Twenty-four adult Wister male rats were allocated into four equal groups and treated for eight consecutive weeks: a control group, supplemented with a normal pellet diet (NPD); the Apg group, supplemented with NPD and Apg (50 mg/Kg); the HC group, fed with NPD enriched with 4% cholesterol and 2% sodium cholate; and the HC/Apg group, concomitantly rendered hypercholesterolemic and gavaged with Apg. At the end of the experiment, serum samples were collected to measure renal function parameters, lipid profile, MDA, and GPX-1. Thereafter, the kidneys were processed for histological study and homogenized to assess IL-1β, IL-10, and the gene expression of kidney injury molecule-1 (KIM-1), fibronectin 1 (Fn1), and NF-E2-related factor 2 (Nrf2) via RT-qPCR.
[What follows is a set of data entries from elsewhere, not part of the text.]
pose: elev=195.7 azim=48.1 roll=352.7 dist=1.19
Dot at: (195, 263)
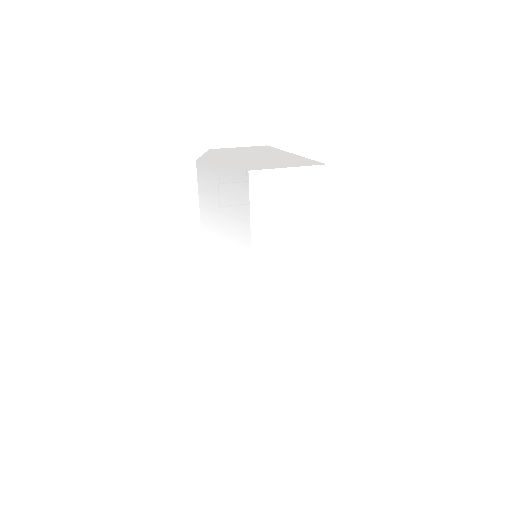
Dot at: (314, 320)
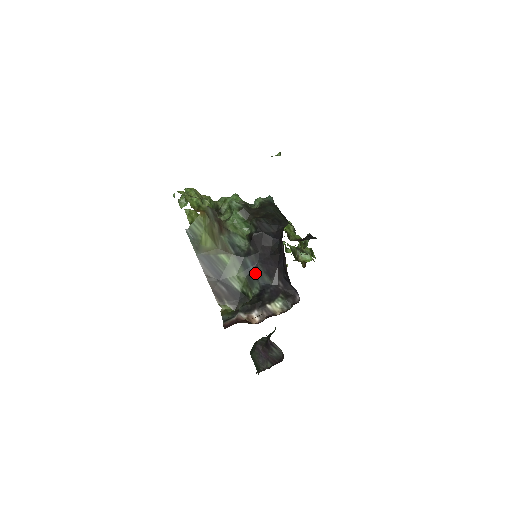
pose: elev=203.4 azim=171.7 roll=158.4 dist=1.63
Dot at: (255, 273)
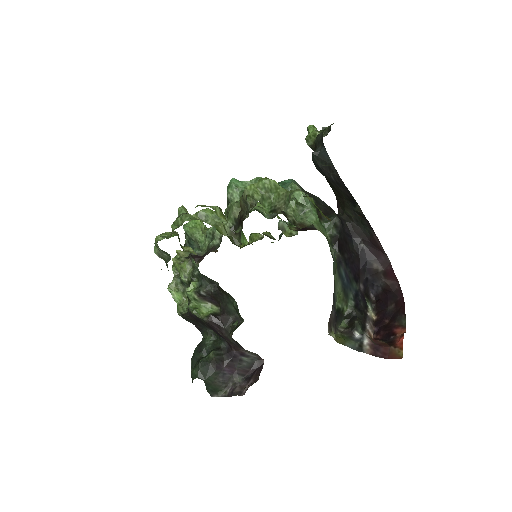
Dot at: (348, 283)
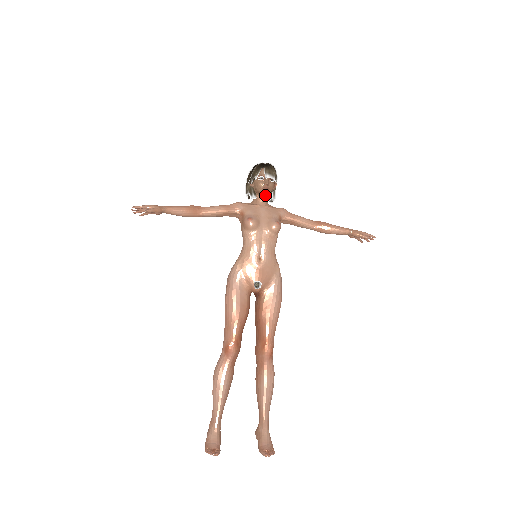
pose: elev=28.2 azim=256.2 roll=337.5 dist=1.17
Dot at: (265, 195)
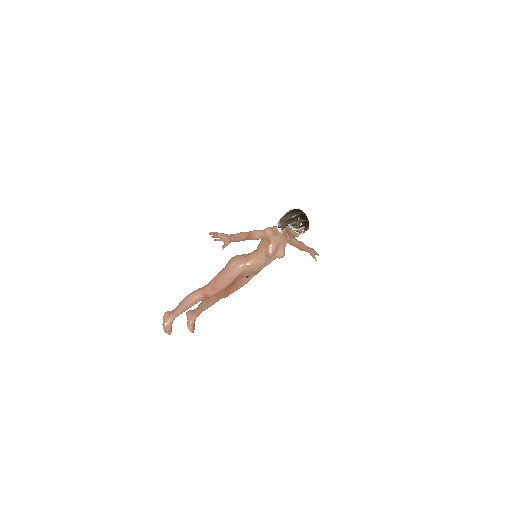
Dot at: occluded
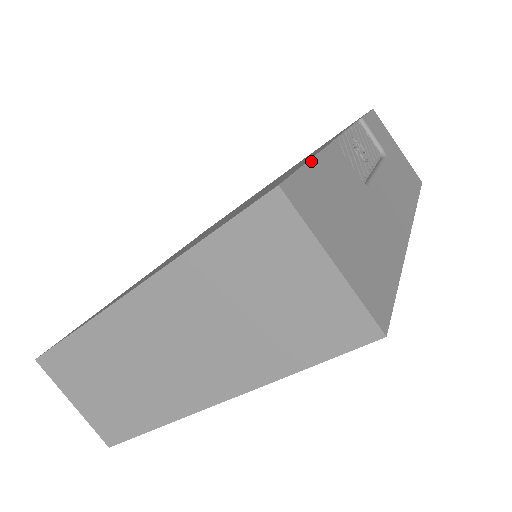
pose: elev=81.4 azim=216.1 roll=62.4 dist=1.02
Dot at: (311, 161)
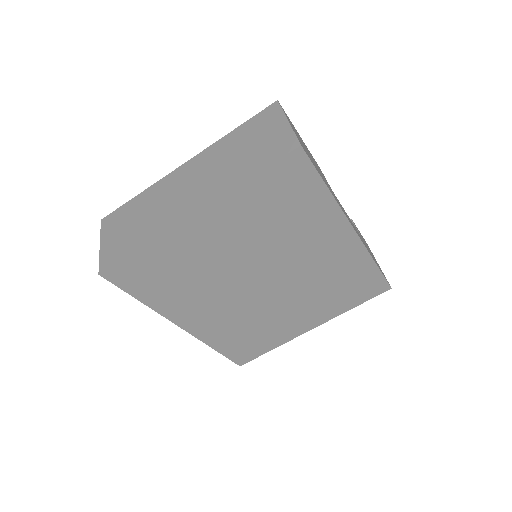
Dot at: occluded
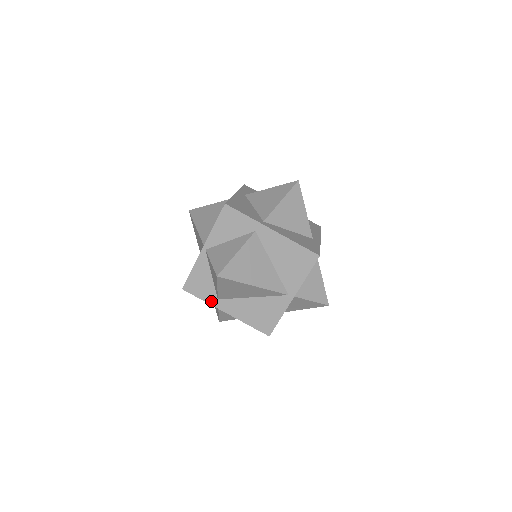
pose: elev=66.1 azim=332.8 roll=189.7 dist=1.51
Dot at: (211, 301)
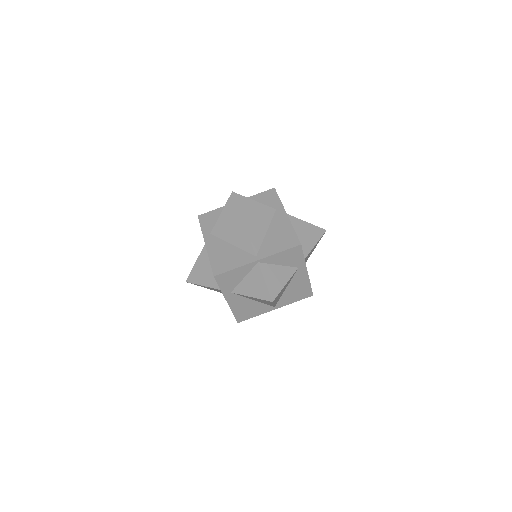
Dot at: (205, 232)
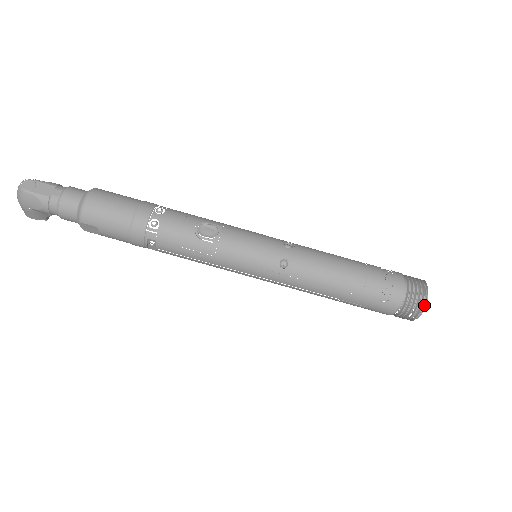
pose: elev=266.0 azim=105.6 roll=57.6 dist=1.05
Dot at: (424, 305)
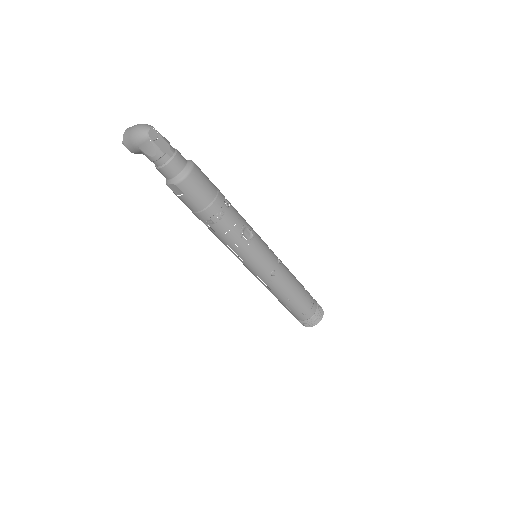
Dot at: occluded
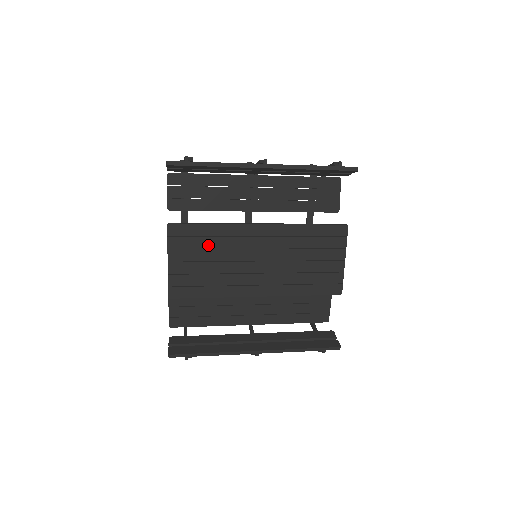
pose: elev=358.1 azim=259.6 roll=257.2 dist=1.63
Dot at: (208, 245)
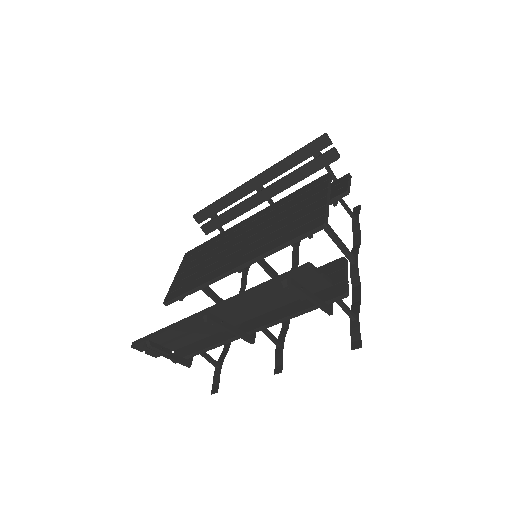
Dot at: (206, 252)
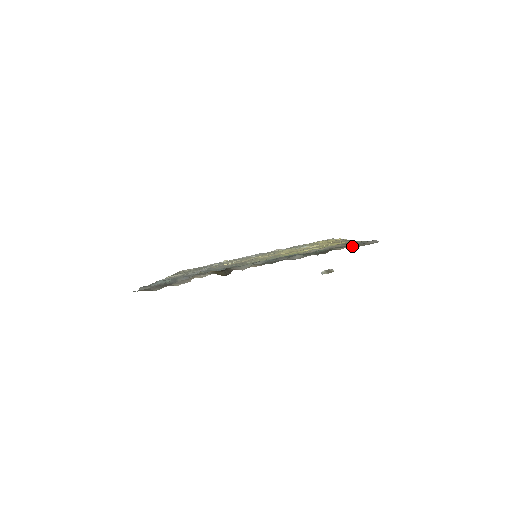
HC disturbed the renal function, lipid profile, and serum redox balance. In addition, HC elicited a proinflammatory/anti-inflammatory imbalance, upregulating KIM-1 and Fn1 and downregulating the Nrf2 gene expression of the kidney tissue. Moreover, HC induced marked histopathological changes in the kidney cytoarchitecture. Efficaciously, upon concomitant Apg supplementation with a high-cholesterol diet, most functional, histological, and biomolecular impairments of the kidney were comparatively restored in the HC/Apg group.
Apg mitigated HC-induced kidney injury via modulating the KIM-1, Fn1, and Nrf2 signaling pathways, a promising effect that may be useful as an adjunct to antihypercholesterolemic medications to treat the devastating renal complications of HC.
高胆固醇血症(HC)是一种破坏性的代谢紊乱疾病,通过氧化应激和炎症对肾脏的功能和结构模式产生负面影响。本文旨在阐述类黄酮芹菜素(Apg)的作用,鉴于其抗氧化、抗炎和抗凋亡能力,可缓解高胆固醇血症引起的肾损伤。
将 24 只成年 Wister 雄性大鼠分为四组,连续 8 周进行治疗:对照组,给予正常颗粒饮食(NPD);Apg 组,给予 NPD 和 Apg(50mg/Kg);HC 组,给予富含 4%胆固醇和 2%胆酸钠的 NPD;HC/Apg 组,同时给予高胆固醇血症并给予 Apg 灌胃。实验结束时,采集血清样本以测量肾功能参数、血脂谱、MDA 和 GPX-1。然后,对肾脏进行组织学研究,并匀浆以通过 RT-qPCR 评估 IL-1β、IL-10 以及肾脏损伤分子-1(KIM-1)、纤连蛋白 1(Fn1)和核因子 E2 相关因子 2(Nrf2)的基因表达。
HC 扰乱了肾功能、血脂谱和血清氧化还原平衡。此外,HC 引起了促炎/抗炎失衡,上调了 KIM-1 和 Fn1,下调了肾脏组织的 Nrf2 基因表达。此外,HC 导致肾脏细胞结构的明显组织病理学变化。令人欣慰的是,在同时给予 Apg 补充高胆固醇饮食的情况下,HC/Apg 组的大多数肾功能、组织学和生物分子损伤都得到了恢复。
Apg 通过调节 KIM-1、Fn1 和 Nrf2 信号通路缓解 HC 引起的肾损伤,这一有前途的作用可能有助于作为抗高胆固醇血症药物的辅助手段,以治疗 HC 引起的破坏性肾脏并发症。